In June 2007, then Idaho senator Larry Craig was arrested following a sex sting in a bathroom inside the Minneapolis airport. The sting was not directed at him even though he became its unwitting victim. The aim was to investigate claims by users of the washroom that lewd behaviour of some sort, euphemism for gay sex, was going on in the stalls.
To his misfortune, Craig solicited an undercover cop and was promptly arrested. The news spread like wildfire through the American political landscape, not least because Craig had by then established himself as an old-style Republican who repeatedly spoke up against homosexuality and gay rights. After the scandal, he stayed on and completed his term, but his political career was finished.
He got plain unlucky that night, but given that he may have shown such predilections in the past, would it have been appropriate for a media house to set up a sting to specifically uncover his sexuality? The answer to this question takes us to a recent story in Gawker that raised a great storm online, so much so that the story was pulled down within a day.
The Gawker story, published the Thursday before last, outed David Geithner, the CFO of Conde Nast, as gay after an escort approached the website with details of an aborted encounter between him and Geithner. Apparently, the escort had figured out who he was dealing with (apart from his position at Conde Nast, Geithner is also brother to former US treasury secretary Tim) and had sought Geithner’s help in resolving a personal legal issue. Geithner, who is married to a woman and has two children, declined any assistance to the escort and cancelled their meeting. The escort then decided to extract his pound of flesh by approaching Gawker with the story.
The question is whether there is a certain line that the media should not cross in these cases. Geithner may have been up to something that cannot be called entirely ethical, but it was nobody’s business but his.
Craig, on the contrary, was a public person whose utterances on homosexuality could swing the debate around the issue among the broader public. In both cases, privacy was breached, but I would reckon that it was a laudable aim in Craig’s case while it was sheer voyeurism in Geithner’s.
In April this year, Priya Vedi, a doctor at AIIMS, committed suicide after leaving a long note on her Facebook page that blamed her gay husband for mental trauma. At the time, I had written a piece in Newslaundry arguing in favour of those publications that had chosen to reveal her and her husband’s names. I offered two reasons for this: one, with her death, the idea that her identity not be disclosed for reasons of propriety failed to stand muster, especially since the case could throw light on an urgent issue; and two, her stark testimony in her suicide note called for a certain shaming of the husband who had allegedly refused to grant her any conjugal rights.

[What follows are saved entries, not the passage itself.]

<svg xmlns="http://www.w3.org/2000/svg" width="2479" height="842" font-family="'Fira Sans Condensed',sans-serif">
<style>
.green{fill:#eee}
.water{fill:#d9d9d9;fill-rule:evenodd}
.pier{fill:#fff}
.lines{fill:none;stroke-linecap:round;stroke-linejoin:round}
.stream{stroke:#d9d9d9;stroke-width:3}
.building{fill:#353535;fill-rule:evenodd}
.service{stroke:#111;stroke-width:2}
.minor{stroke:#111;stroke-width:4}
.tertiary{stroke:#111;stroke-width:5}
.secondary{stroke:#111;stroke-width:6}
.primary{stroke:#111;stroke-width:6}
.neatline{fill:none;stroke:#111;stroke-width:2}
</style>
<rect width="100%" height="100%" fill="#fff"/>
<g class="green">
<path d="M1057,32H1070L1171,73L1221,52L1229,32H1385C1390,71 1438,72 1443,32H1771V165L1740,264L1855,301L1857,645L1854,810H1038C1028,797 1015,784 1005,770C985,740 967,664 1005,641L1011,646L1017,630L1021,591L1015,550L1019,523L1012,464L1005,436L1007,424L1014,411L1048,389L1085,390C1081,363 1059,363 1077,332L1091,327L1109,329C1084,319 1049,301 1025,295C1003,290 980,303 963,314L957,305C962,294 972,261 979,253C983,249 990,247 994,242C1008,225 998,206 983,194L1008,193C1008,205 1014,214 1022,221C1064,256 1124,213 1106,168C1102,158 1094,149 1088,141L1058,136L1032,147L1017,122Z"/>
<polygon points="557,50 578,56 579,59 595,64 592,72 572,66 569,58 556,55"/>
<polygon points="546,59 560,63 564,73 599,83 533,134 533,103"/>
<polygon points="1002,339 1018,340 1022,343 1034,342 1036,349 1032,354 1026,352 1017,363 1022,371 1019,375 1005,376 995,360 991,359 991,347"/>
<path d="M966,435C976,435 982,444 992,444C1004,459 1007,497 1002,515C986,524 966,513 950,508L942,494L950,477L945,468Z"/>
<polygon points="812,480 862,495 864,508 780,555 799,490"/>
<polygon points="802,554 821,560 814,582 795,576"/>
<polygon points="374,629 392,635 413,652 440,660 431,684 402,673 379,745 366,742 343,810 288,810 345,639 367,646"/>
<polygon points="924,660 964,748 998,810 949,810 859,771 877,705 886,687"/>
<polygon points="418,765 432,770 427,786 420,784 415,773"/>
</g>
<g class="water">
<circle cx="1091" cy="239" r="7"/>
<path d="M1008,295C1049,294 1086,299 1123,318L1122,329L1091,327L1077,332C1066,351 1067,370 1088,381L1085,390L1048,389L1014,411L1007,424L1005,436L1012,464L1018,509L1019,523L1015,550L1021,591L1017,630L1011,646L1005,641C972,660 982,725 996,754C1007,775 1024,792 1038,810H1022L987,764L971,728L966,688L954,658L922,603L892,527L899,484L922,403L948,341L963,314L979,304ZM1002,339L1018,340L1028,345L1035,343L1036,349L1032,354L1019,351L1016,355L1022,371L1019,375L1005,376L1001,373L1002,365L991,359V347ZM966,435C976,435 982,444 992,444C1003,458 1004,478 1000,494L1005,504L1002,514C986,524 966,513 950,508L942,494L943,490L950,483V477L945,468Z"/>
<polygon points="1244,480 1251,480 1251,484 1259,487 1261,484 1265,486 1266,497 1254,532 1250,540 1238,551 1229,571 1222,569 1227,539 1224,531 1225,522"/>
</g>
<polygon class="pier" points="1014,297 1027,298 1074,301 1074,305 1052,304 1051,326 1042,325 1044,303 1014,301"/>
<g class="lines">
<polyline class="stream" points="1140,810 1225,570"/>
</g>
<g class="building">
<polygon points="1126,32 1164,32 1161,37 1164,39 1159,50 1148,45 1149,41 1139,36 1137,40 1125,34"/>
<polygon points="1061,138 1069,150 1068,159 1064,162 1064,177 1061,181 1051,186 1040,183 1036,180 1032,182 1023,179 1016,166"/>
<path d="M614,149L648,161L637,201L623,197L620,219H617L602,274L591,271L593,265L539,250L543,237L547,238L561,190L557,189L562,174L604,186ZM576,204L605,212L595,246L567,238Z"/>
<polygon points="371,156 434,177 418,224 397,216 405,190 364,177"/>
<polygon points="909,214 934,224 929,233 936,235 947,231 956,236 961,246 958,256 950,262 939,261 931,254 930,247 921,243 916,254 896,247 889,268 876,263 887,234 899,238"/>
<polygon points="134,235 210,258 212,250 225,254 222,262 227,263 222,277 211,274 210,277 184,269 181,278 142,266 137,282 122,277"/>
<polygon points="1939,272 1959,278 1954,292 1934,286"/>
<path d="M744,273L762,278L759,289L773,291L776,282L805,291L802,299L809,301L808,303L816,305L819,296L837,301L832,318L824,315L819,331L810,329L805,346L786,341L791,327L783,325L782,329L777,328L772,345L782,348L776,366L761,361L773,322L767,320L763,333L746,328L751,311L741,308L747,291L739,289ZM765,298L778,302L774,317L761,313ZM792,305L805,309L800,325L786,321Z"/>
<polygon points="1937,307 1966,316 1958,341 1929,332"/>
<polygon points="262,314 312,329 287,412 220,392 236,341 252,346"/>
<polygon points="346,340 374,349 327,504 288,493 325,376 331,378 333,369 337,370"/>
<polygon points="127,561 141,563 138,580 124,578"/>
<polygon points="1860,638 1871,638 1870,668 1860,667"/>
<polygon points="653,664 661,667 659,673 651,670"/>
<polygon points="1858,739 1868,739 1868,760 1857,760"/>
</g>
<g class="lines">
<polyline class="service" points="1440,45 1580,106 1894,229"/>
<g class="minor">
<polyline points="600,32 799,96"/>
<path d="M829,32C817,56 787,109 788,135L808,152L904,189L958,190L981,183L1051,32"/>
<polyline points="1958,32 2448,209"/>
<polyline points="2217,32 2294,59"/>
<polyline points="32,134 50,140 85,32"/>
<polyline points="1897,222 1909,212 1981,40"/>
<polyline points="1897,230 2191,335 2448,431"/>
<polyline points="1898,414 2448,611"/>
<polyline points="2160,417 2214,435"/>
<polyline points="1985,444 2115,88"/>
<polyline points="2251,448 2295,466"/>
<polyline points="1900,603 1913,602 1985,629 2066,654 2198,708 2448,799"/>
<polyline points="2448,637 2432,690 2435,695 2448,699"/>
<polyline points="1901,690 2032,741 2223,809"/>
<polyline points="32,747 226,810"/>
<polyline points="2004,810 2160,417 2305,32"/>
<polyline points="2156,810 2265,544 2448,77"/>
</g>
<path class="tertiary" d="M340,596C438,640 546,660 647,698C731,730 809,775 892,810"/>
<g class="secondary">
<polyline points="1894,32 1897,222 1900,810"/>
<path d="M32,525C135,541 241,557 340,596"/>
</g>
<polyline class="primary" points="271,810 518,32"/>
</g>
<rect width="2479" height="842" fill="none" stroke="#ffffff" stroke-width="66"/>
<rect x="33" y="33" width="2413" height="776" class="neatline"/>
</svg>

Truth be told, I am less taken with the second reason today. While the sanctity of the suicide note as an instrument of apportioning guilt remains unchallenged, and while I remain convinced of the guilt of Vedi’s husband, I agree with Newslaundry columnist Rajyasree Sen, who said in reference to my piece in the NL Hafta episode of April 22, that in a society like ours, to call out someone’s homosexuality before the full facts of the case have emerged is problematic.
This, I repeat, does not seem to be true in Vedi’s case, since I know of people who had seen her husband’s profile on gay meet-up sites, but I agree with Sen’s larger point about exercising greater caution when speaking on such issues.
This is also because sometimes the issues can get mixed. One of the first pieces I wrote in the aftermath of Vedi’s suicide was a stringent excoriation of her husband. My critique stemmed from my discomfort with his closeted status and what his actions had unleashed in his marital life.
I had not intended to shame him for his homosexuality, but that is how my critique came to be read by the less enlightened. While I had wanted the case to start a conversation on Section 377, which forces a number of gay men in this country to get married to women, my piece ironically fed into a homophobic wave that the case let loose and which ultimately failed to distil my essential argument.
That is the danger in talking incautiously about homosexuality. As a journalist or commentator, it is important to understand what you can and cannot do with your knowledge of someone’s gayness.
If you have information about someone like Craig, who has stayed in the closet while using his office to demean gays, sure, go ahead and make it public. But if the information does not serve a public end there is no reason that you should forcibly out someone.
And here is the rub. Some in Gawker defended the Geithner story on the pretext that there was a case for outing a gay man married to a woman since that would boost the cause of greater visibility. But this argument is specious. Coming out is a deeply personal journey and no one has the right to dictate when and how it ought to be done. When you out someone against their will, you play into a sensationalist homophobic space that strips the gay person of both agency and dignity.
And so, even if we were to give Gawker the benefit of the doubt and believe that they filed the Geithner story with noble aims—which, to be sure, I doubt—it would still not count as a good reason. The road to hell is paved with good intentions. You may fool yourself into believing that you are shining the spotlight on a larger issue but your action will have consequences, and you would not have helped by putting the cart before the horse.
Like everything else, stories about homosexuality must bow to the context in which they take place. Especially in a country like ours, where gayness remains a taboo topic, out men like me or the liberal intellectual crowd broadly need to ensure that our voice generates more light than heat. That is something we should remember when talking about LGBT issues.